My experience is that everyone thinks their defensive controls are air tight until inevitably they're going through a post-mortem on a failure where someone says, "Whelp...Murphy's Law..."
Your phrasing is right.
I was just doing a quick take on this qualifier:
> which is not prevented by a strong engineering control
I'd be interested in hearing this argument.
To address your chemistry example; in the same way that there is a process (the averaging of many random interactions) that leads to a deterministic outcome even though the underlying process is random, a sandbox is a process that makes an agent safe to operate even though it is capable of producing destructive tool calls.
But it may be a bad mental model in other contexts, like debugging models. As an extreme example models is that collapse during training become strictly deterministic, eg a language model that always predicts the most common token and never takes into account it's context.
Across all runs, any sequence can be generated, and potentially scored highly.
Thus, any sequence can eventually be selected.
The probability that an ideal, continuous LLM would output a 0 for a particular token in it's distribution is itself 0. The probability that an LLM using real floating point math isn't terrifically higher than 0.
There is a piece of knowledge you seem to be missing. Yes, a transformer will output a distribution over all possible tokens at a given step. And none of these are indeed zero, but always at least larger than epsilon.
However, we usually don't sample from that distribution at inference time!
The common approach (called nucleus sampling or also known as top-p sampling) will look at the largest probabilities that make up 95% of the probability mass. It will set all other probabilities to zero, renormalize, and then sample from the resulting probability distribution. There is another parameter `top-k`, and if k is 50, it means that you zero out any token that is not in the 50 most likely tokens.
In effect, it means that for any token that is sampled, there is usually really only a handful of candidates out of the thousands of tokens that can be selected.
So during sampling, most trajectories for the agent are literally impossible.
So I want you to understand this. You are basically selling heroin to junkies and then acting like the consequences aren't in any way your fault. Management will far too often jump at false promises made by your execs. Your technology is inherently non-deterministic. Therefore your promises can't be true. Yet you are going to continue being part of a machine that destroys businesses and lives.
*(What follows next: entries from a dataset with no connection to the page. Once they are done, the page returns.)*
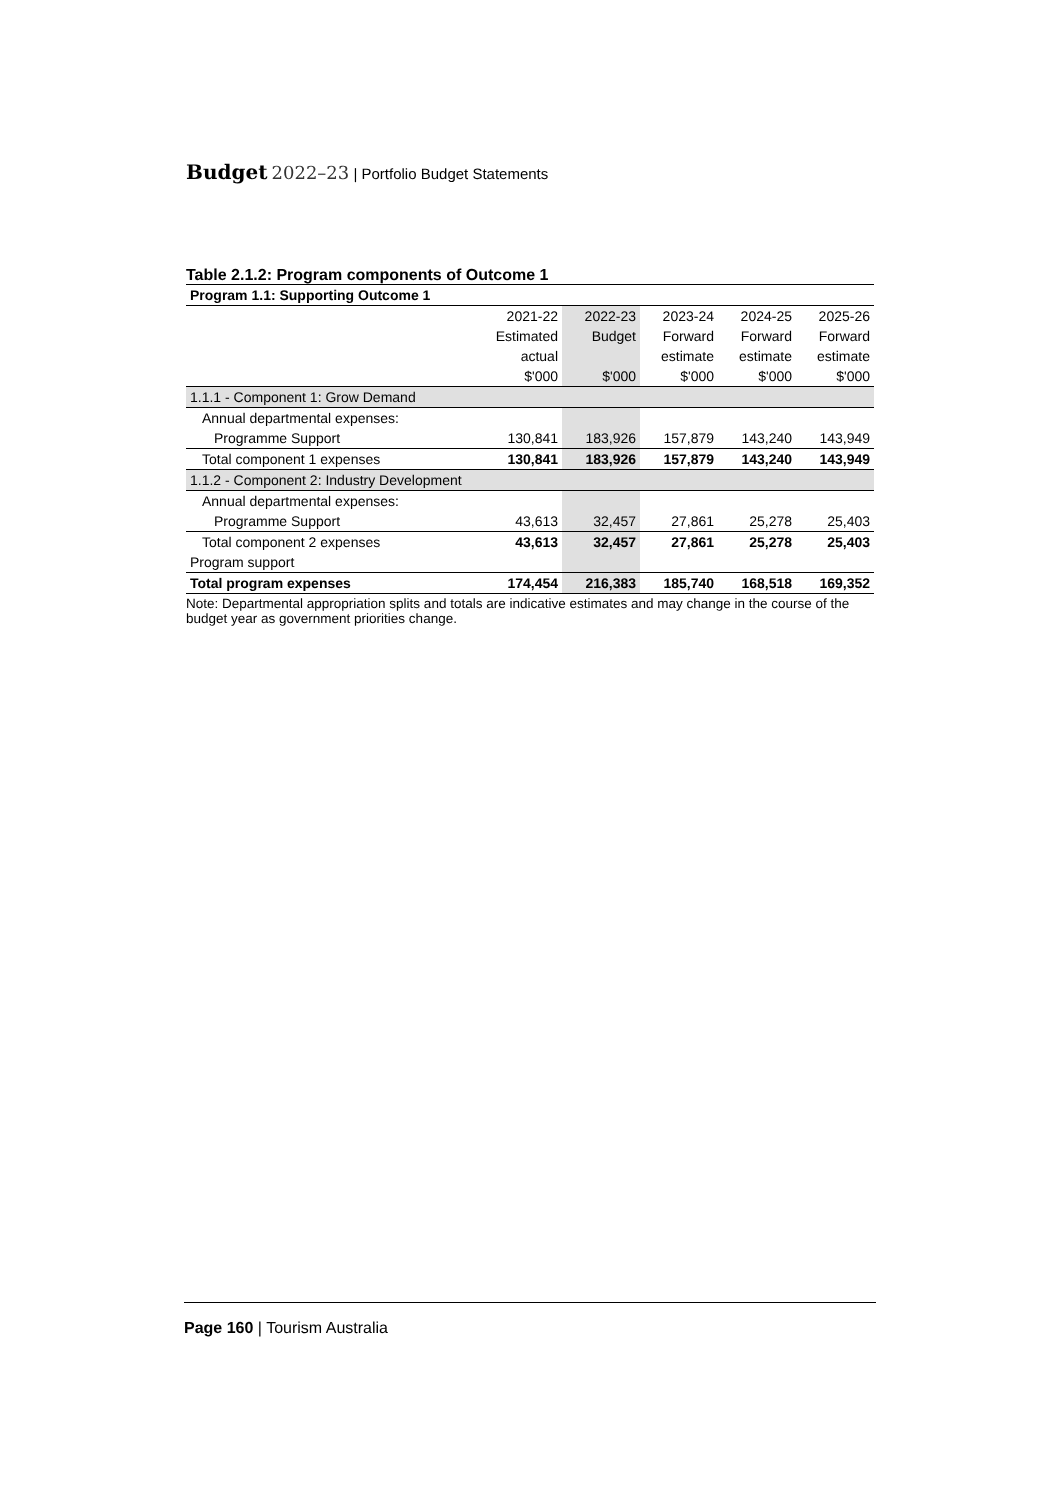Budget 2022–23 | Portfolio Budget Statements
Table 2.1.2: Program components of Outcome 1
| Program 1.1: Supporting Outcome 1 | | | | | |
| --- | --- | --- | --- | --- | --- |
| | 2021-22 | 2022-23 | 2023-24 | 2024-25 | 2025-26 |
| | Estimated | Budget | Forward | Forward | Forward |
| | actual | | estimate | estimate | estimate |
| | $'000 | $'000 | $'000 | $'000 | $'000 |
| 1.1.1 - Component 1: Grow Demand | | | | | |
| Annual departmental expenses: | | | | | |
| Programme Support | 130,841 | 183,926 | 157,879 | 143,240 | 143,949 |
| Total component 1 expenses | 130,841 | 183,926 | 157,879 | 143,240 | 143,949 |
| 1.1.2 - Component 2: Industry Development | | | | | |
| Annual departmental expenses: | | | | | |
| Programme Support | 43,613 | 32,457 | 27,861 | 25,278 | 25,403 |
| Total component 2 expenses | 43,613 | 32,457 | 27,861 | 25,278 | 25,403 |
| Program support | | | | | |
| Total program expenses | 174,454 | 216,383 | 185,740 | 168,518 | 169,352 |
Note: Departmental appropriation splits and totals are indicative estimates and may change in the course of the budget year as government priorities change.
Page 160 | Tourism Australia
Please at least act like you understand this.
I mean, I do?
Some of the best known laws from the ~1700BC Babylonian legal text, The Code of Hammurabi, are laws 228-233, which deal with building regulations.
229. If a builder builds a house for a man and does not make its construction firm, and the house which he has built collapses and causes the death of the owner of the house, that builder shall be put to death.
230. If it causes the death of the son of the owner of the house, they shall put to death a son of that builder.
233. If a builder constructs a house for a man but does not make it conform to specifications so that a wall then buckles, that builder shall make that wall sound using his silver (at his own expense).
That doesn’t sound like ceilings never disintegrated!